ハーバード大学で人間が人生に幸福感を感じるにはどうしたらよいのかを研究している社会科学者アーサー・ブルックス氏は、幸福感を構成する要素は一つではなく複数であり、4つのカテゴリーに分けられると提唱しています。
幸福感の拠り所が1つだけよりは、複数に分かれていた方が、感情のバランスが取りやすいですし、仕事や学校で1回失敗したからといってすべてがダメだ~!と思わなくてすみます。
ブルックス氏は幸福感を構成する複数の要素の組み合わせを「ハピネス・ポートフォリオ」と呼んでいます。
- Life Philosophy:人生の哲学。自分の価値観。何を大切に思うか。
- Family:家族あるいは親族。自分が属する世帯。
- Meaning of work:仕事の意味。自分にとって仕事が持つ意味は何か。(学生の場合は勉強や学校)
- Friendship/Community:友情やコミュニティ。家族以外の交流。
ハピネス・ポートフォリオを構成する要素として、この4つのカテゴリーを挙げています。
この4つのカテゴリー以外にも幸福感を感じる要素はあるかもしれませんが、まずはブルックス氏の提唱する4つのカテゴリーに沿って考えてみましょう。
まず、注目したい点は、仕事はハピネス・ポートフォリオの一部、4分の1であるということです。仕事がうまくいかなくても、他の要素が充実していれば、あなたは十分幸福感を感じることができます。仕事で失敗した、職場の人間関係が嫌だと思っても、世界の終わりではないのです。
それは学校や勉強が「仕事」の代わりになる学生にとっても同じです。
職場で嫌な事があっても、家族や友人に恵まれている人は、十分幸福感を感じることができますし、嫌な出来事に対し抵抗力があります。

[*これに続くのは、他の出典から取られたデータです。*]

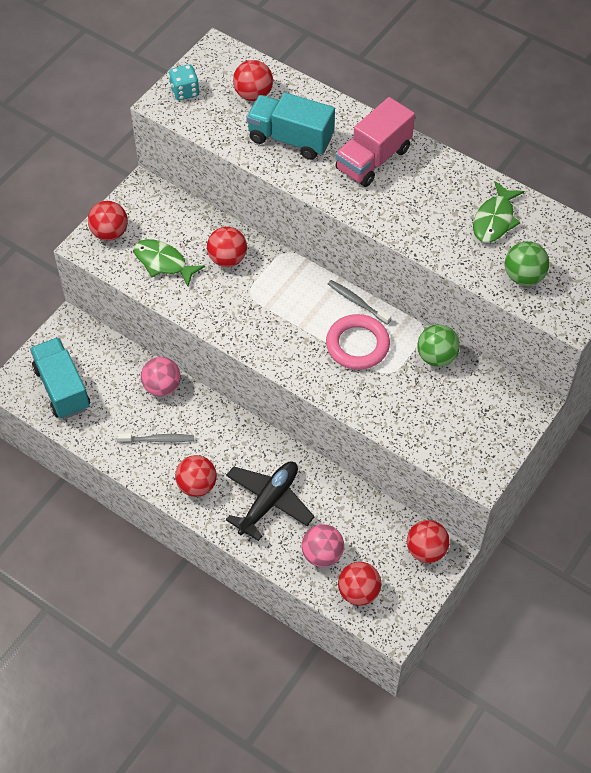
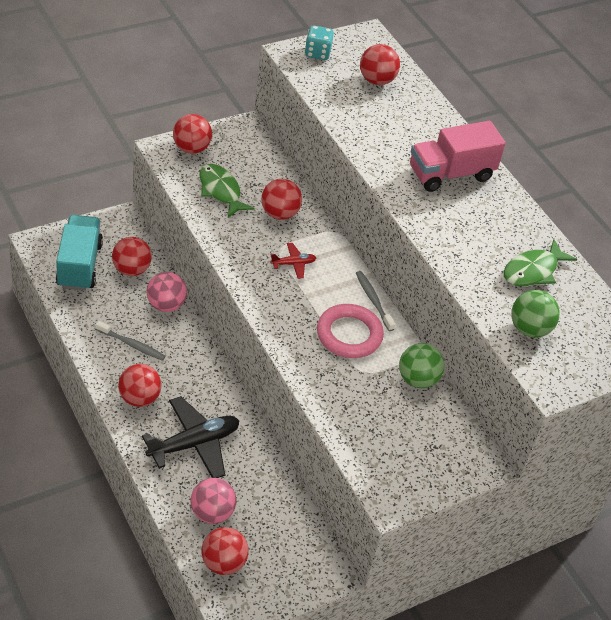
camera: 20 degrees right, 10 degrees down
turquoise truck [246,92,335,160] -> none
red ball [407,520,450,563] -> red ball moved to [112,237,152,276]
none -> red plane [270,243,316,279]

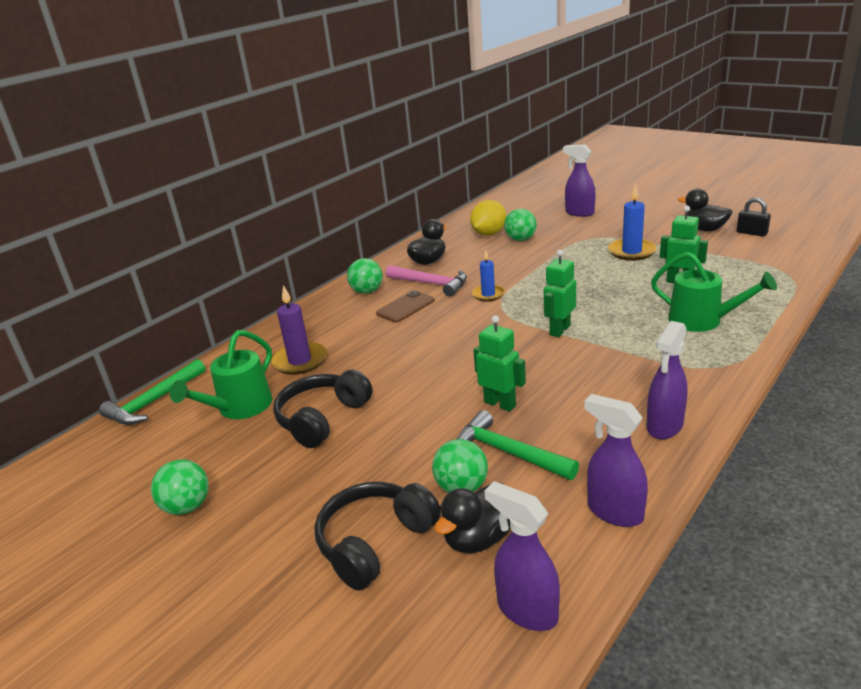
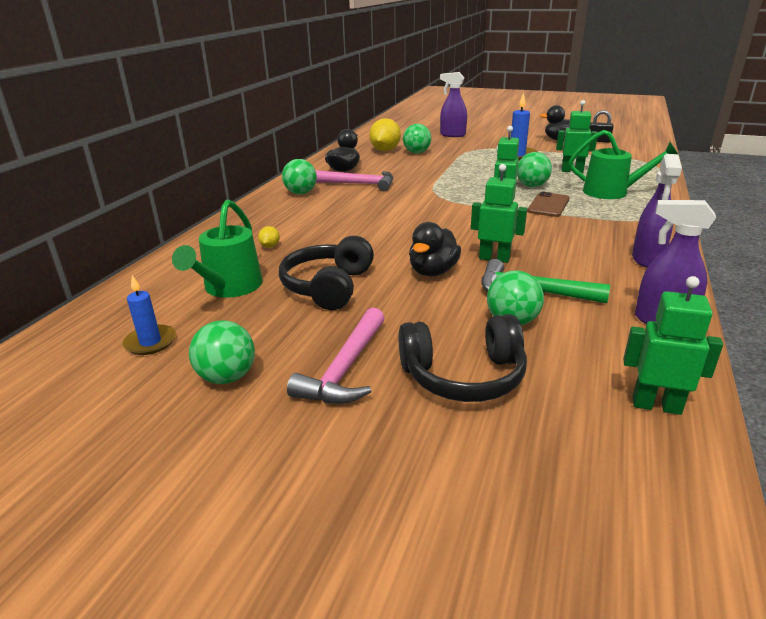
camera: 20 degrees left, 0 degrees up
green hammer [99,359,206,425] -> none
purple candle [271,285,327,375] -> yellow lemon [258,226,280,248]
black headphones [314,482,441,591] -> black headphones turned 120 degrees counterclockwise [398,314,527,402]
brown phone [376,290,435,323] -> brown phone moved to [527,192,570,217]
black duck [435,483,511,553] -> black duck moved to [409,222,461,276]
blue candle [472,250,505,302] -> blue candle moved to [122,275,176,355]
purple spray bottle [484,481,560,631] -> green robot [623,276,723,415]
none -> pink hammer [287,308,385,404]
none -> green ball [517,152,552,187]

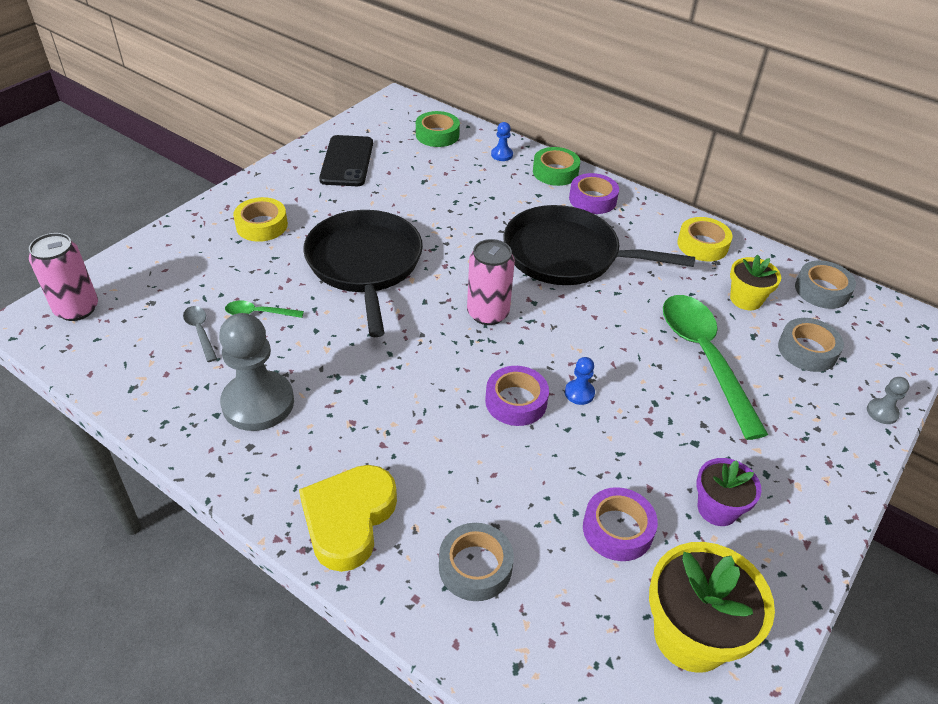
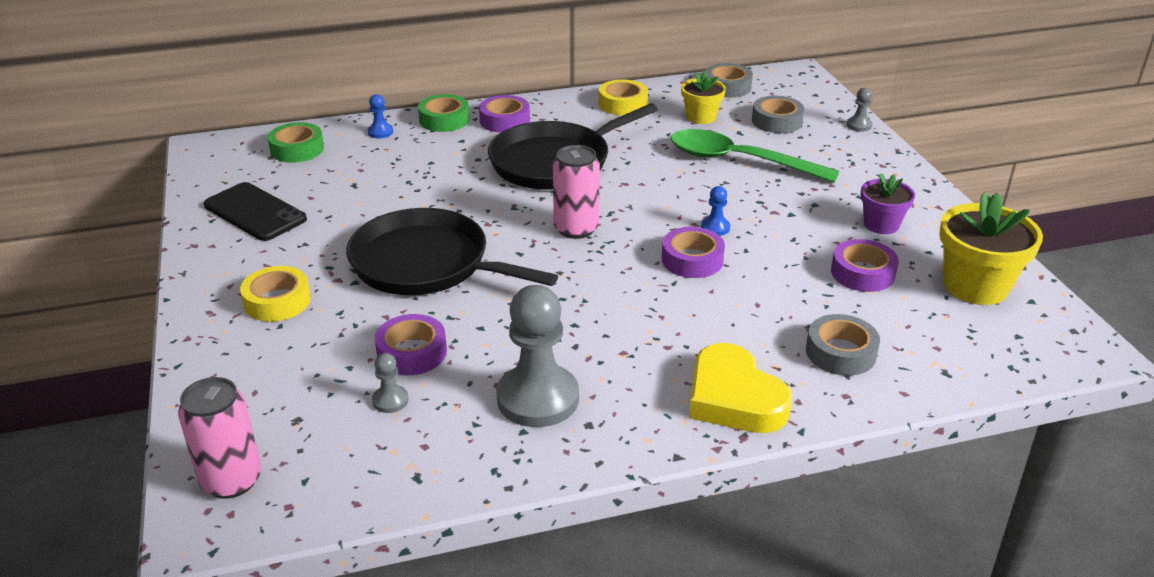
camera: 50 degrees left, 10 degrees down
grey spoon [183,306,217,362] -> grey pawn [372,353,409,413]
green spoon [225,301,304,318] -> purple tape [375,314,447,375]

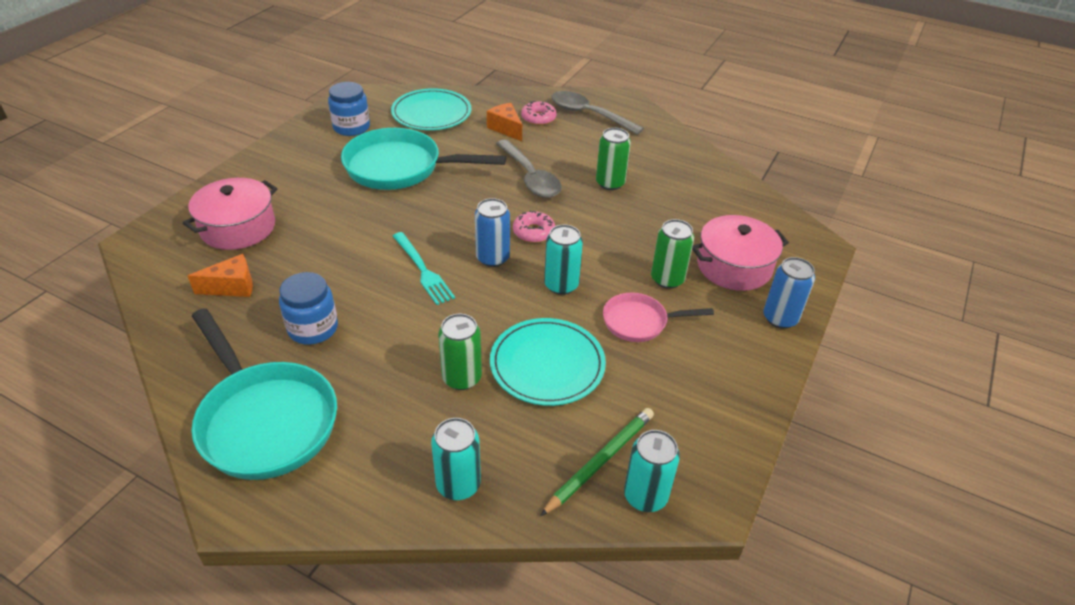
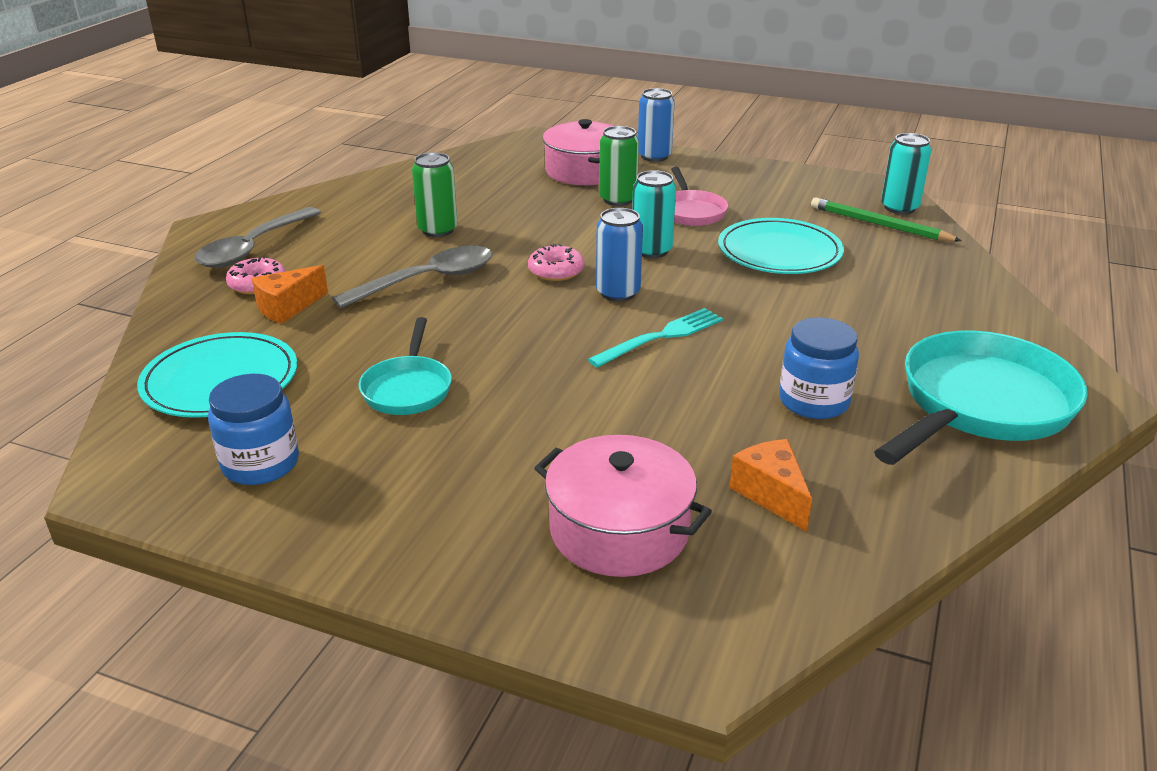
camera: 95 degrees left, 10 degrees down
turquoise pan [341,128,506,190] -> turquoise pan [358,317,452,415], size x0.54
turquoise can [431,418,481,500] -> none
green can [438,314,482,390] -> none

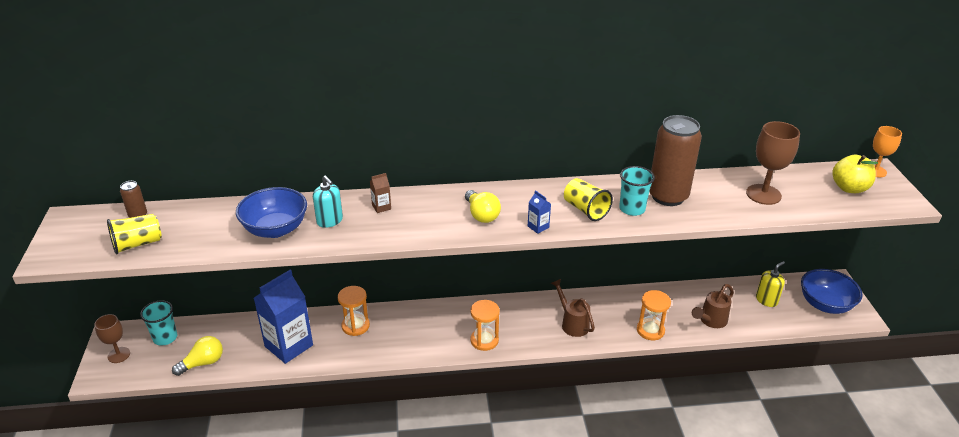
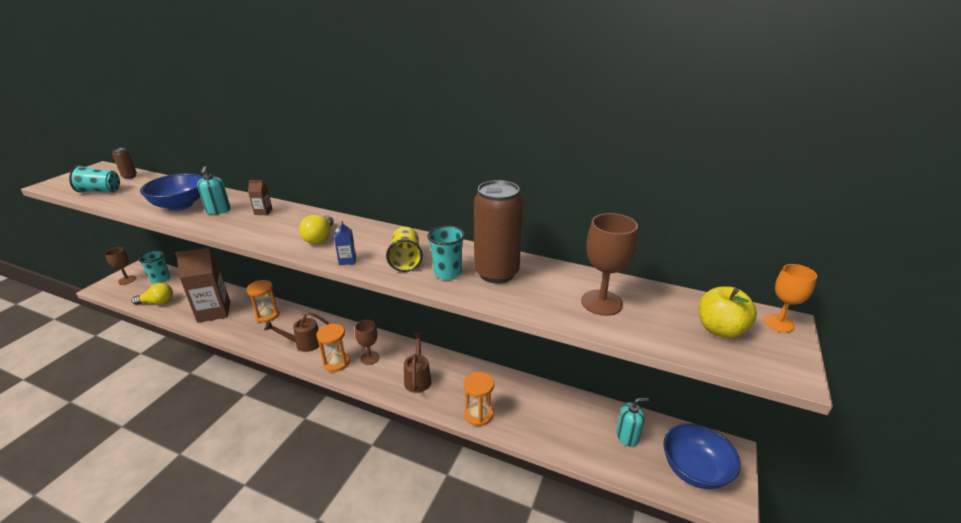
camera: 30 degrees right, 5 degrees down
yellow cup [107,214,162,254] -> turquoise cup [69,165,120,193]
blue carton [254,270,313,364] -> brown carton [175,247,230,323]
brown watering can [692,284,734,328] -> brown watering can moved to [264,312,329,352]
yellow soap dispenser [756,261,785,307] -> turquoise soap dispenser [616,398,649,447]
none -> brown goblet [355,320,380,365]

次に、この4つのカテゴリーそれぞれにについて、自分はどれくらい現在幸福感を感じているかを考えてみましょう。幸福感は充実感や感謝の気持ちとも言い換えられます。
自分にとって仕事ばかりが重要で、他の要素が疎かになっているようであれば、ゴールデンウィークのような長めの休暇が取れる時に、他の要素が自分の幸福感の元になるようにできないか、じっくり考えてみましょう。
仕事以外の要素がずいぶん疎かになっているなあと思ったら、この機会に、家族や友情、あるいは趣味のコミュニティで過ごす時間や割くエネルギーを増やしてみましょう。
そして、人生哲学。自分の価値観。これについて、休日を利用して、じっくり考えてみましょう。自分の価値観と仕事が結びついている人は、仕事に困難な状況が生まれてもちょっとやそっとでは諦めません。問題に立ち向かっていきます。問題を乗り越える挑戦をすることに充実感を感じます。
自分の価値観がしっかりしている人は強いのです。
しかし、価値観は何か?と言われても、今まで考えてこなかった場合は、急にはわらかないですよね。次回は自分の価値観をはっきりさせるためのワークを紹介します。
- 自分のハピネス・ポートフォリオがどうなっているか書いてみましょう。
- 偏りや不足があれば、4つのカテゴリーが同量になるよう、休暇中に出来る事を考えてみましょう。